> _Task directions_:
Keep every line of the data below that has the string "json" and present those lines.

Segment Start: Given entries

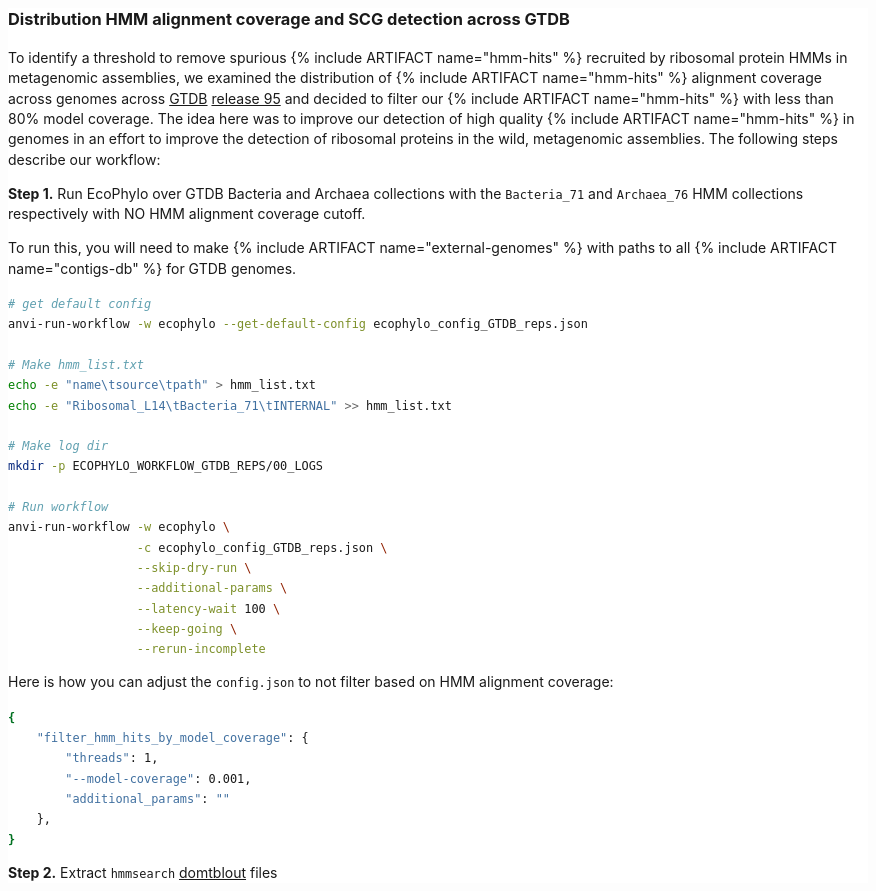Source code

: 
### Distribution HMM alignment coverage and SCG detection across GTDB

To identify a threshold to remove spurious {% include ARTIFACT name="hmm-hits" %} recruited by ribosomal protein HMMs in metagenomic assemblies, we examined the distribution of {% include ARTIFACT name="hmm-hits" %} alignment coverage across genomes across [GTDB](https://gtdb.ecogenomic.org/) [release 95](https://data.ace.uq.edu.au/public/gtdb/data/releases/release95/) and decided to filter our {% include ARTIFACT name="hmm-hits" %} with less than 80% model coverage. The idea here was to improve our detection of high quality {% include ARTIFACT name="hmm-hits" %} in genomes in an effort to improve the detection of ribosomal proteins in the wild, metagenomic assemblies. The following steps describe our workflow:

**Step 1.** Run EcoPhylo over GTDB Bacteria and Archaea collections with the `Bacteria_71` and `Archaea_76` HMM collections respectively with NO HMM alignment coverage cutoff.

To run this, you will need to make {% include ARTIFACT name="external-genomes" %} with paths to all {% include ARTIFACT name="contigs-db" %} for GTDB genomes.

``` bash
# get default config
anvi-run-workflow -w ecophylo --get-default-config ecophylo_config_GTDB_reps.json

# Make hmm_list.txt
echo -e "name\tsource\tpath" > hmm_list.txt
echo -e "Ribosomal_L14\tBacteria_71\tINTERNAL" >> hmm_list.txt

# Make log dir
mkdir -p ECOPHYLO_WORKFLOW_GTDB_REPS/00_LOGS

# Run workflow
anvi-run-workflow -w ecophylo \
                  -c ecophylo_config_GTDB_reps.json \
                  --skip-dry-run \
                  --additional-params \
                  --latency-wait 100 \
                  --keep-going \
                  --rerun-incomplete
```

Here is how you can adjust the `config.json` to not filter based on HMM
alignment coverage:

``` bash
{
    "filter_hmm_hits_by_model_coverage": {
        "threads": 1,
        "--model-coverage": 0.001,
        "additional_params": ""
    },
}
```

**Step 2.** Extract `hmmsearch` [domtblout](http://eddylab.org/software/hmmer/Userguide.pdf) files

Segment End: Given entries

> _Solution to the exercise_:
anvi-run-workflow -w ecophylo --get-default-config ecophylo_config_GTDB_reps.json
                  -c ecophylo_config_GTDB_reps.json \
Here is how you can adjust the `config.json` to not filter based on HMM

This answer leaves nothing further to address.